- _Texto fornecido_:
== == ==

Livro: O Buraco na Parede
Autor: Rubem Fonseca
Páginas: 159
Preço: R$ 15

Começa a chegar amanhã às livrarias o novo livro de Rubem Fonseca, 70, o volume de contos ``O Buraco na Parede".
Há motivo para comemorar. Aparentemente curado da síndrome de Umberto Eco que nos últimos anos o fez produzir livros pretensiosos e invertebrados, o autor está de volta ao seu elemento: a narrativa curta centrada no tema da violência.
Como provam as oito histórias de ``O Buraco na Parede", nenhum outro autor nacional sabe transformar como Fonseca a velocidade narrativa, a alternância de vozes e a crueza verbal em armas de ataque. O leitor que se cuide.

== == ==

Conteúdo transcrito das páginas
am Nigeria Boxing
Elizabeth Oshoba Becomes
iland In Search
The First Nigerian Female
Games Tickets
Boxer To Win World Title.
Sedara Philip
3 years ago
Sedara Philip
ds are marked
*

== == ==

- _Instruções de trabalho_:
a - Responda, com base no texto sobre o livro O Buraco na Parede:
(i) Quantas páginas tem o livro?
(ii) Que idade é atribuída a Rubem Fonseca?
(iii) Quantas histórias compõem o volume?
b - Prolongue o texto sobre o livro O Buraco na Parede, começando logo após a frase "O leitor que se cuide."
A listagem provém de outra fonte.

- _Respostas por tarefa_:
a -
(i) 159 páginas.
(ii) 70 anos.
(iii) Oito histórias.

b -
Não se trata só da força bruta reinante no universo policial, que o escritor, como ex-delegado, conheceu por dentro. Nem tampouco da violência ocasional, psicológica, de indivíduos perturbados pela ``loucura da vida urbana". É de uma brutalidade mais congênita e essencial que fala Rubem Fonseca.
Nos contos de ``O Buraco na Parede", essa brutalidade não é patrimônio de nenhuma classe ou meio social. É uma espécie de resquício ancestral e bárbaro que espreita no fundo de cada indivíduo.
Impulsos homicidas contagiam bancários (em ``O Anão"), empresários (``Placebo"), novos-ricos (``Artes e Ofícios"), amantes de classe média (``Idiotas que Falam Outra Língua"), jovens de subúrbio (``O Buraco na Parede").

Mudanças bruscas
Já faz tempo que Fonseca livrou-se de tudo que não é essencial ou que perturba a crueza da exposição. Seus diálogos dispensam travessões ou aspas; as mudanças de tempo, local e personagem são bruscas como socos; os desfechos, abruptos e inesperados.
Nos contos deste novo livro, o autor ao mesmo tempo depura e sofistica seus recursos.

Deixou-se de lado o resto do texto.